Li Yannian zögerte nicht und lächelte: „Der Meister des Tals ist sehr weise. Er hat deine Gedanken erraten und dich nicht getadelt. Er hat mich nur gebeten, es noch einmal zu bestätigen.“
Yongye seufzte tief und lachte: „Ich wusste, der Talmeister würde niemals einen Gutmenschen verdächtigen. Mein Meister war die ganze Zeit im Palast des Prinzen. Wenn ich irgendwelche ungewöhnlichen Dinge getan hätte, wie hätte er das mit seiner Weisheit nicht bemerken können!“
Er erkannte den selbstgefälligen Ausdruck auf Li Yannians Gesicht. Nach all den Jahren hatte er Li Yannians Charakterzüge endlich durchschaut. Stolz und selbstzufrieden, herablassend auf andere blickend – obwohl er der Verwalter des Prinzenpalastes war, wie konnte er sich nur wie ein Diener benehmen?!
"Sternenseele"
Als Yongye den Namen hörte, lächelte er; eine weitere Mission war aus dem Youli-Tal eingetroffen. „Meister, es gibt keinen Grund, so ernst zu sein. Wir beide wissen, dass sich im Umkreis von sechs Metern absolut niemand aufhält, der uns belauscht.“
Youligu akzeptierte schließlich seinen Ansatz und folgte seiner Denkweise.
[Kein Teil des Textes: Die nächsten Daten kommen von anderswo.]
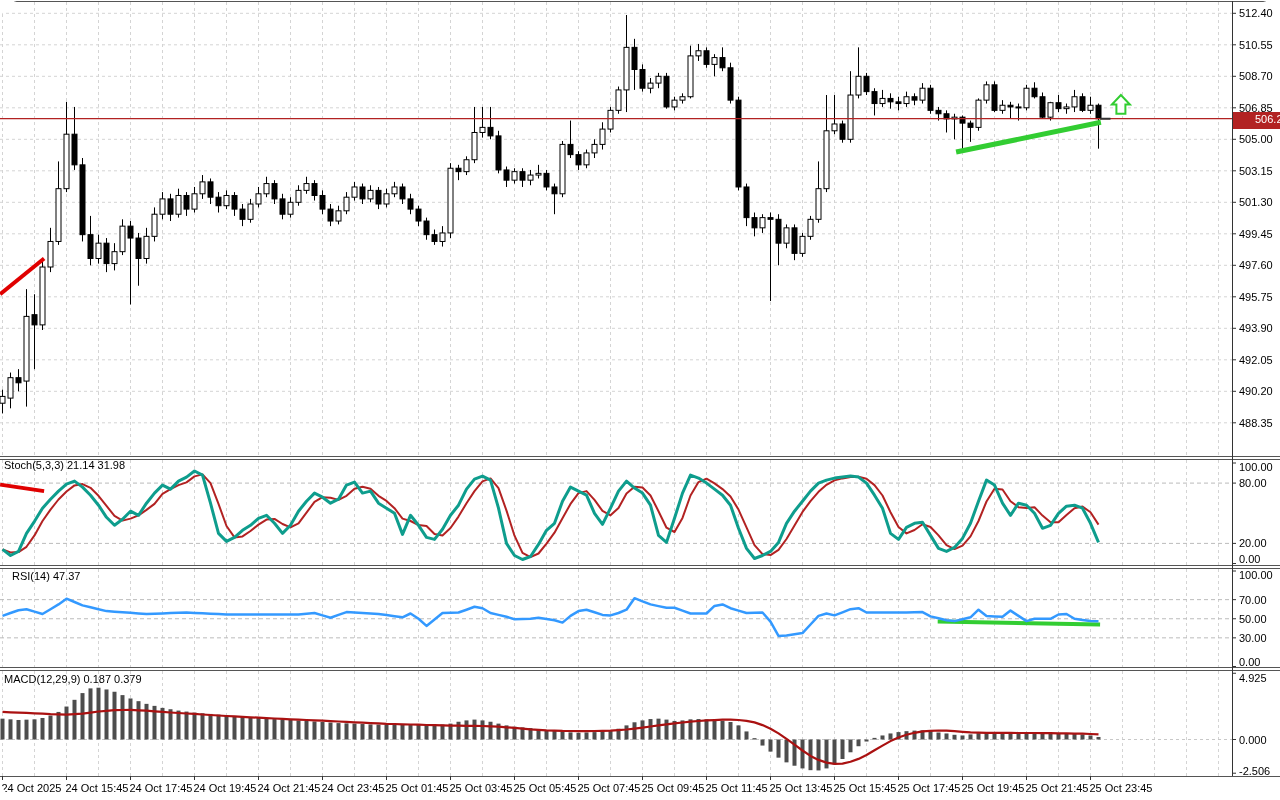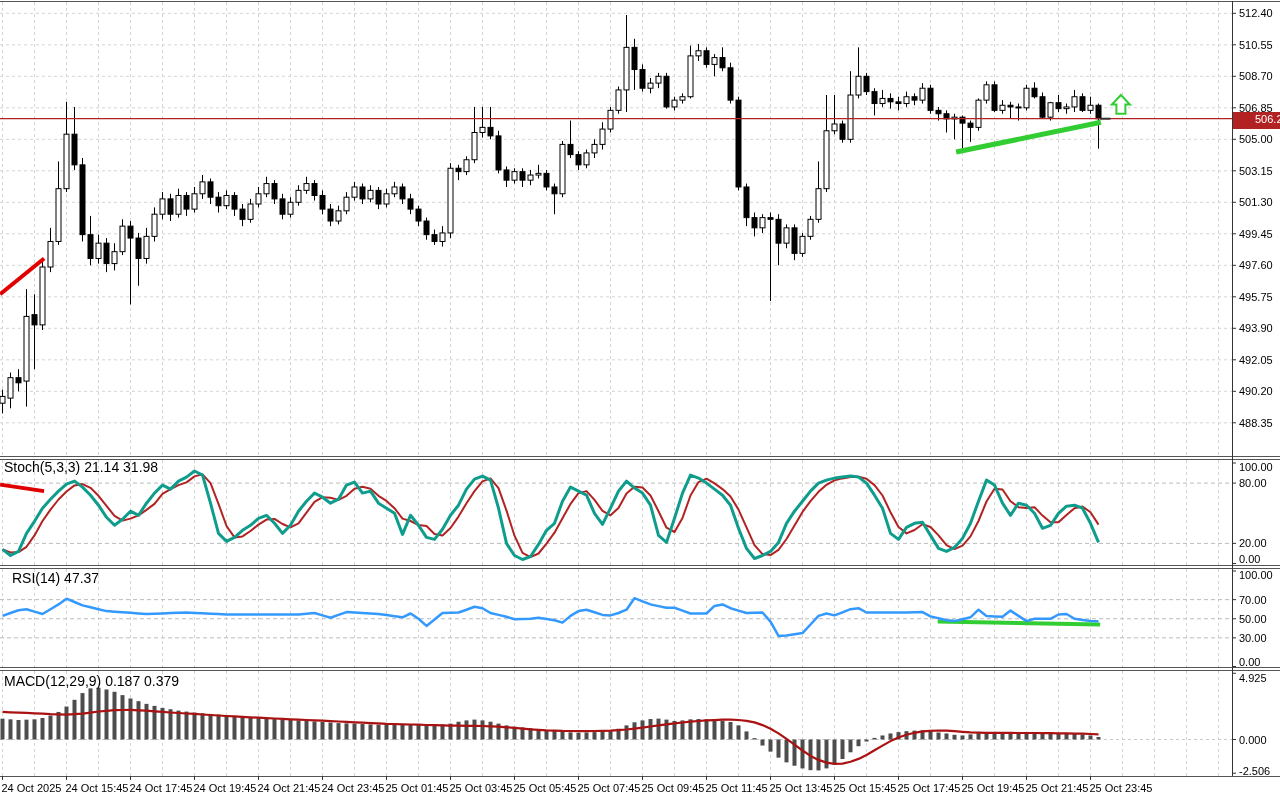--- a/index.html
+++ b/index.html
@@ -1,19 +1,19 @@
 <!DOCTYPE html>
 <html><head>
 <meta charset="utf-8">
 <style>
   html,body{margin:0;padding:0;background:#fff;}
   #stage{position:relative;width:1280px;height:800px;background:#fff;overflow:hidden;
-         font-family:"Liberation Sans",sans-serif;}
+         font-family:"Liberation Sans",sans-serif;border-radius:23px;}
   #chart-svg{position:absolute;left:0;top:0;}
-  .panel-label{position:absolute;font-size:14px;color:#000;white-space:pre;}
+  .panel-label{position:absolute;font-size:11px;color:#000;white-space:pre;}
   #price-tag{position:absolute;left:1233px;top:112px;width:47px;height:17px;
              background:#B22222;color:#fff;font-size:11px;line-height:14px;padding-left:22px;box-sizing:border-box;}
   svg text{font-family:"Liberation Sans",sans-serif;font-size:11px;fill:#000;}
 </style>
 </head>
 <body>
 
 <div id="stage">
   <svg id="chart-svg" width="1280" height="800">
       <rect x="0" y="0" width="1280" height="800" fill="#FFFFFF"></rect>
Er gab öffentlich vor, krank zu sein, tat aber heimlich Dinge für sie.
Wie lange wird es noch dauern, bis er aus den kleinsten Hinweisen das Geheimnis des Wandernden Tals lüften kann? Yongye hat es nicht eilig. Er ist jung, während Li Yannian und sein Talmeister irgendwann alt werden.
Vielleicht arbeiten wir jetzt hart daran, die Steine aus dem Weg zu räumen, die ihnen im Weg stehen, aber wenn die Prinzen volljährig sind, werden sie die Macht haben, die Steine selbst zu entfernen und die Steine, die auf ihre Füße fallen, selbst zu heben.